The Campaign for Restoration and Regulation of Hemp, as well as Portlanders for Water Reform, are two other groups which regularly send employees to the Park Blocks for signatures on their petitions. They often gather over 100 signatures in a single day.

Freedom of Preach

Another incarnation of free speech in action is open-air preaching. Daniel John Lee, often called “Preacher Dan,” has been a public and sometimes controversial character on the PSU campus since 2001. As it did in the past, the stage next to the Smith Memorial Student Union continues to serve as his soapbox.

For Lee, preaching in the Park Blocks provides a forum where he can reach a large number of people at once. Part of his personal style involves using strong language that many find offensive in order to draw a crowd and to continuing that pattern with those who show up to watch nearby.

“If you look at the Christian New Testament, you’ll discover all the early Jewish apostles’ primary method to spread the gospel was known as open-air preaching,” he said. “They were confrontational evangelists, and that’s what I’m doing at PSU.”

Lee, who was raised a non denominational Christian, began preaching in 1997 soon after his high school graduation. Shortly after beginning his preaching at PSU, he was introduced by a student to Messianic Judaism, which is largely a combination of Christian and Jewish theology and practice.

Lee’s YouTube channel acts as a home to many of his declarations. “I understand the Torah 100 percent perfectly correct,” he said in one video, dated Nov. 10 of this year. “You better follow me as I follow Christ or you will burn in the lake of fire,” he added.

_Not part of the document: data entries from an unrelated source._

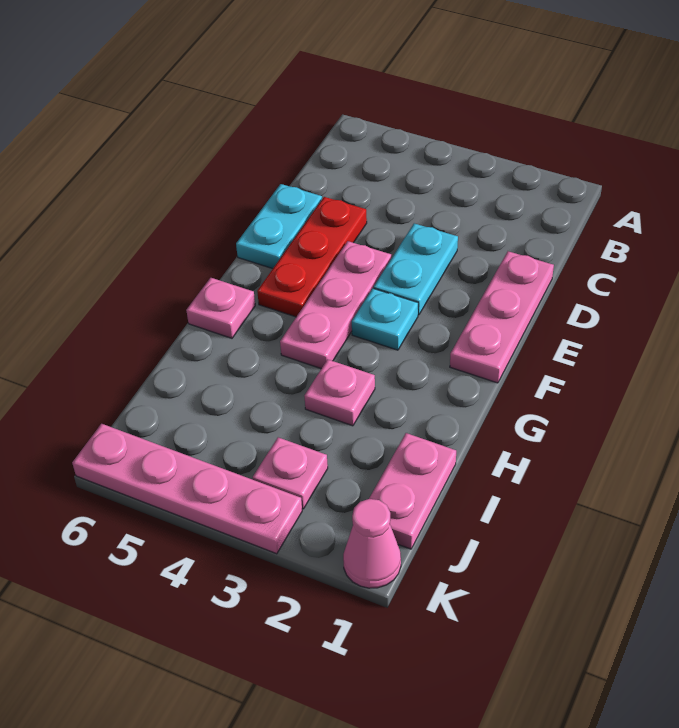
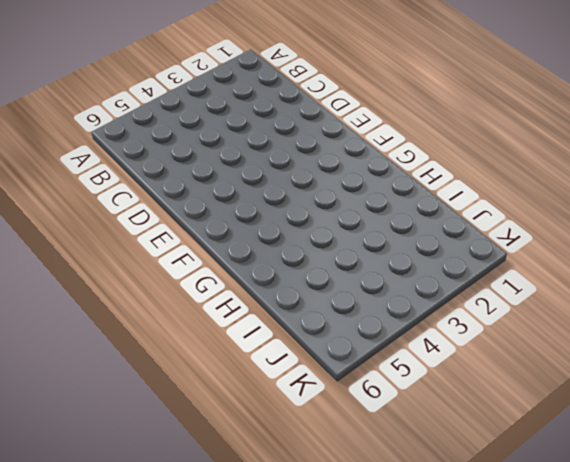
none -> pink plate D1:F1 level 1
none -> cyan plate D3:E3 level 1
none -> red plate D5:F5 level 1

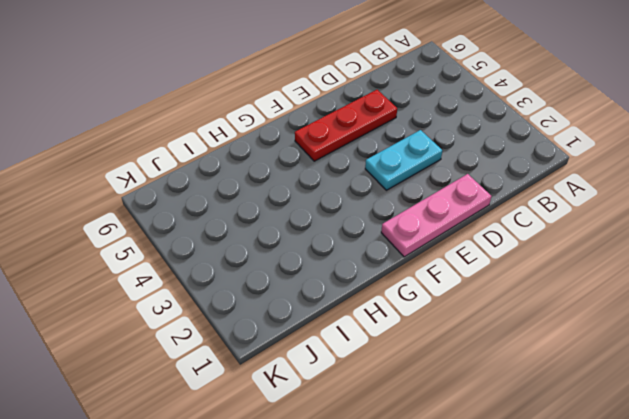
none -> cyan plate D6:E6 level 1
none -> pink plate E4:G4 level 1
none -> cyan plate F3 level 1

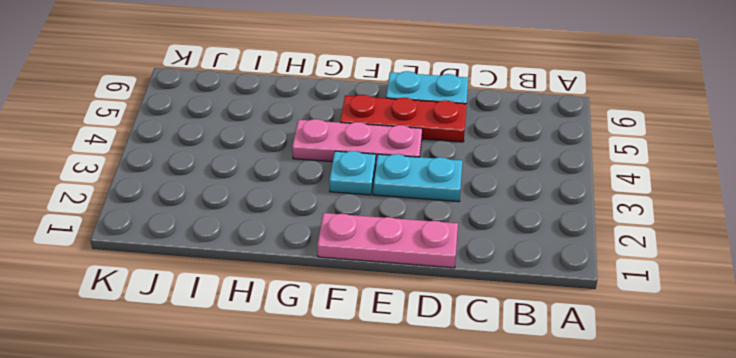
none -> pink plate G6 level 1
none -> pink plate H3 level 1
none -> pink plate I1:J1 level 1

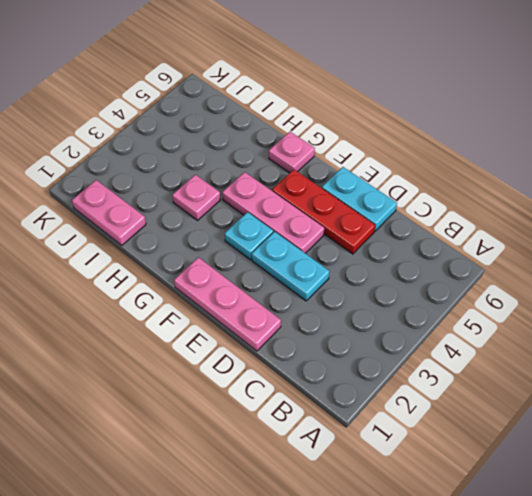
none -> pink plate J3 level 1
none -> pink cone K1 level 1
none -> pink plate K3:K6 level 1

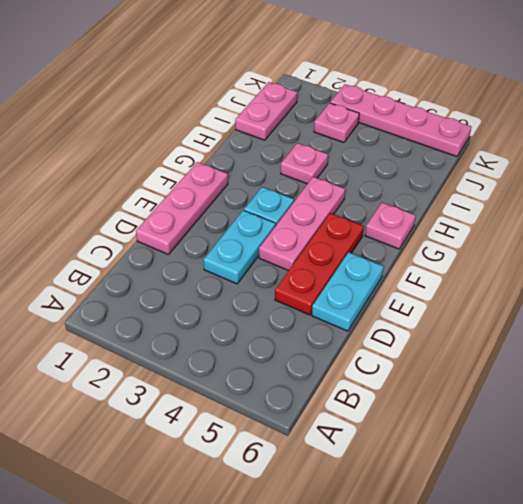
none -> pink cone K1 level 1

“I’m practicing righteous judgment,” he said in another from Nov. 16, “…by trying to bring the heathen to repentance like I do at Portland State University.”
Lee’s confrontational preaching style has also earned him numerous run-ins with the law.

In 2001 he was arrested on the Park Blocks by Portland police for an earlier incident related to preaching atop Skidmore Fountain. Lee says he missed a subsequent court date because of jury duty and was unaware of the warrant, issued by the Multnomah County Sherriff’s office.

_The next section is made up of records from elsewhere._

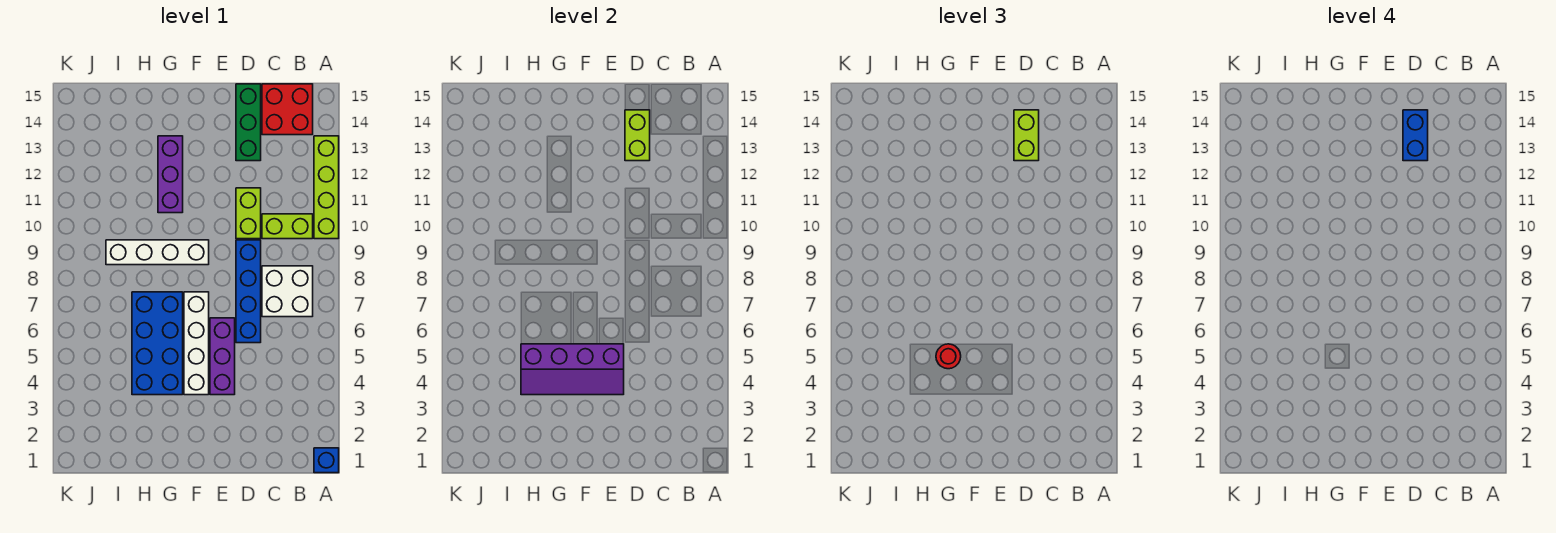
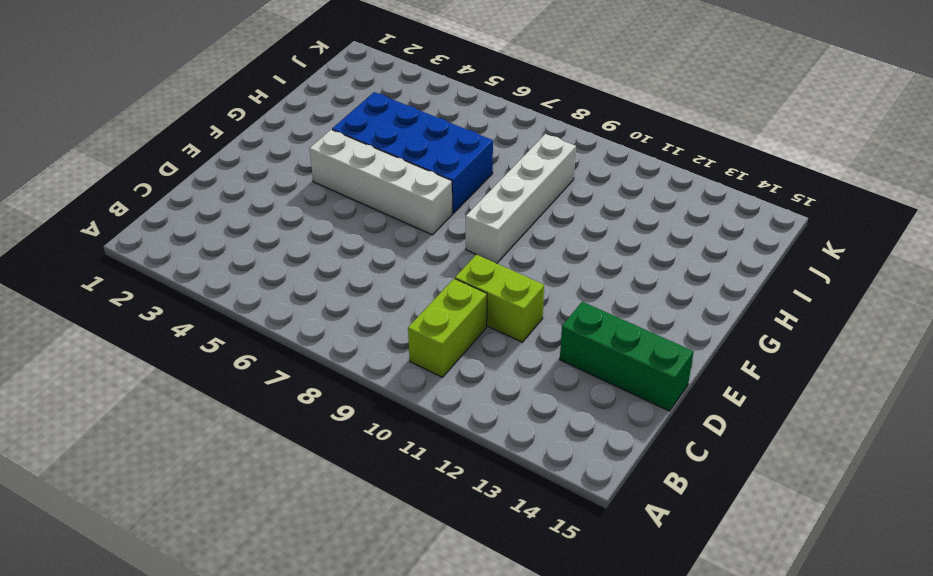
none -> blue brick A1 level 1
none -> lime brick A10:A13 level 1
none -> white brick B7:C8 level 1

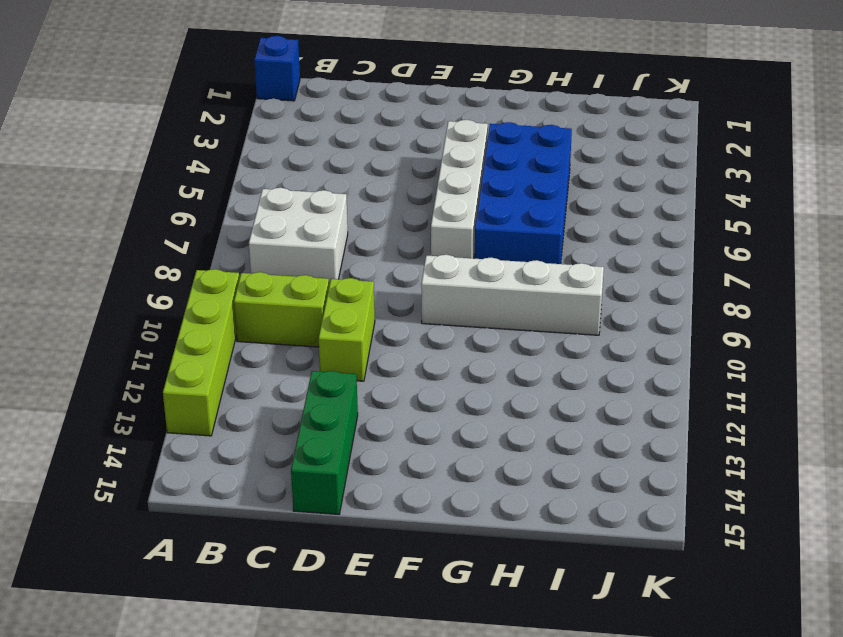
none -> red brick B14:C15 level 1
none -> blue brick D6:D9 level 1
none -> purple brick E4:E6 level 1

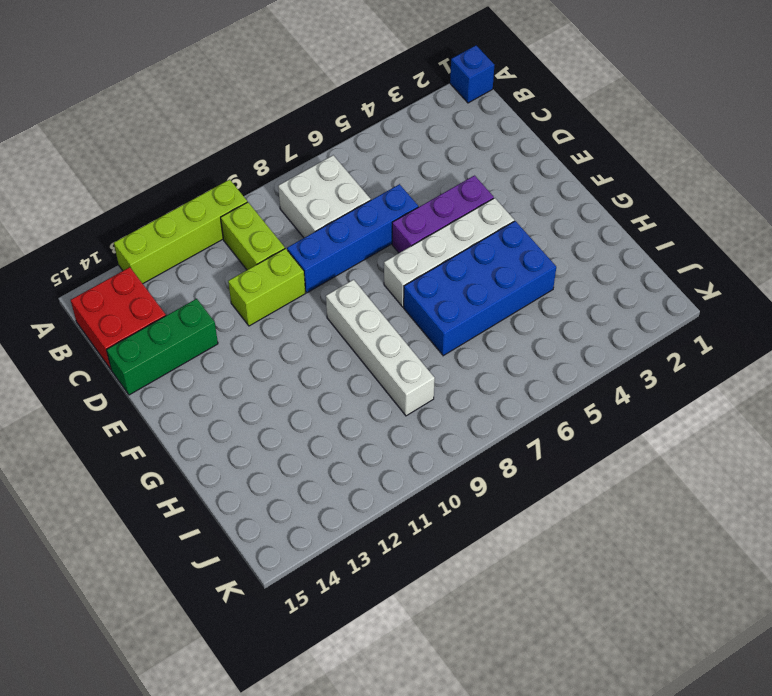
none -> purple brick G11:G13 level 1
none -> lime brick D13:D14 level 2
none -> purple slope E4:H5 level 2 top 5

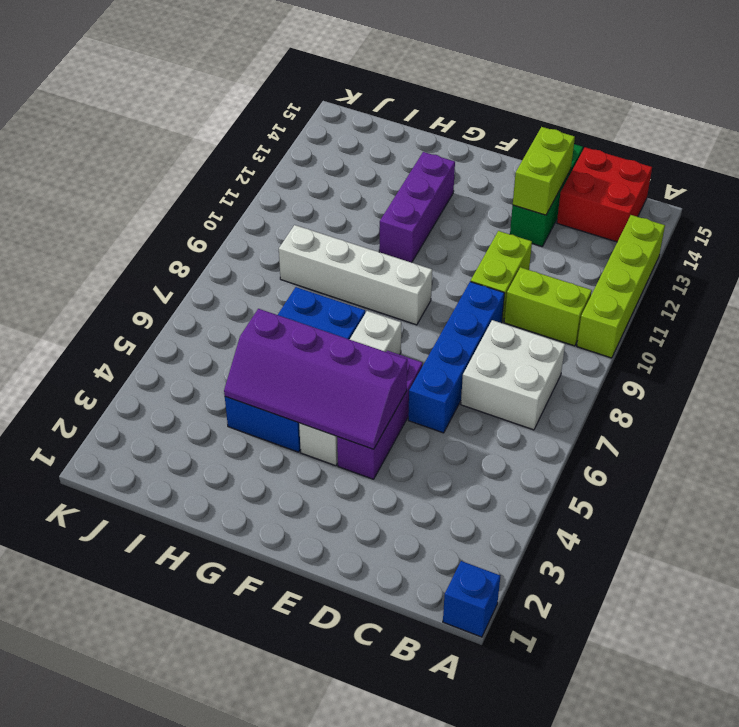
none -> lime brick D13:D14 level 3
none -> red round brick G5 level 3
none -> blue brick D13:D14 level 4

Another encounter occurred in January 2003, when an African-American PSU student was arrested by Portland police for punching Lee after the two got into a racially charged scuffle.

Following that punch, Lee picked up his then 2-year-old son and held the child between himself and the student. Lee says that he was not using his son as a shield, but to calm the man down.

“He wasn’t in danger,” he told the Vanguard about his son in a 2003 interview. “I knew that doing that would make that black man calm down, and he did.”

Talk of banning Lee from the Park Blocks began surfacing early that February, and the Office of Student Affairs reserved the stage outside SMSU from 11 a.m. to 5 p.m. for the year, effectively banning Lee from preaching there. The reservation was ultimately removed.

Phil Zerzan is the Chief of Public Safety for PSU. Part of his job, and that of CPSO, is ensuring that the Park Blocks are safe for students and staff. When it comes to open-air preachers, there is nothing campus safety can do but observe and make sure things don’t get out of hand.

“We certainly try and de-escalate [tense situations] while at the same time protecting people’s free speech rights,” he said.

“We don’t want to see people be so upset as to escalate to violence, because that’s not defensible.”

Indeed, in 2001, Lee won an appeal in the Oregon Supreme Court that ultimately determined his preaching to be a form of protected speech.

It is Zerzan’s view that when students confront preachers like Lee, it encourages them.

“When people engage them in dialogue, it empowers them. Their message may be hateful, or distasteful but a better strategy is not to engage them in a logical discussion.”

Ultimately, PSU’s central location and masses of people determines the wide variety of personalities and endeavors that take place in the Park Blocks.

“Downtown Portland is what it is. Campus is vibrant and exciting. I think the street preachers add to that,” Zerzan said.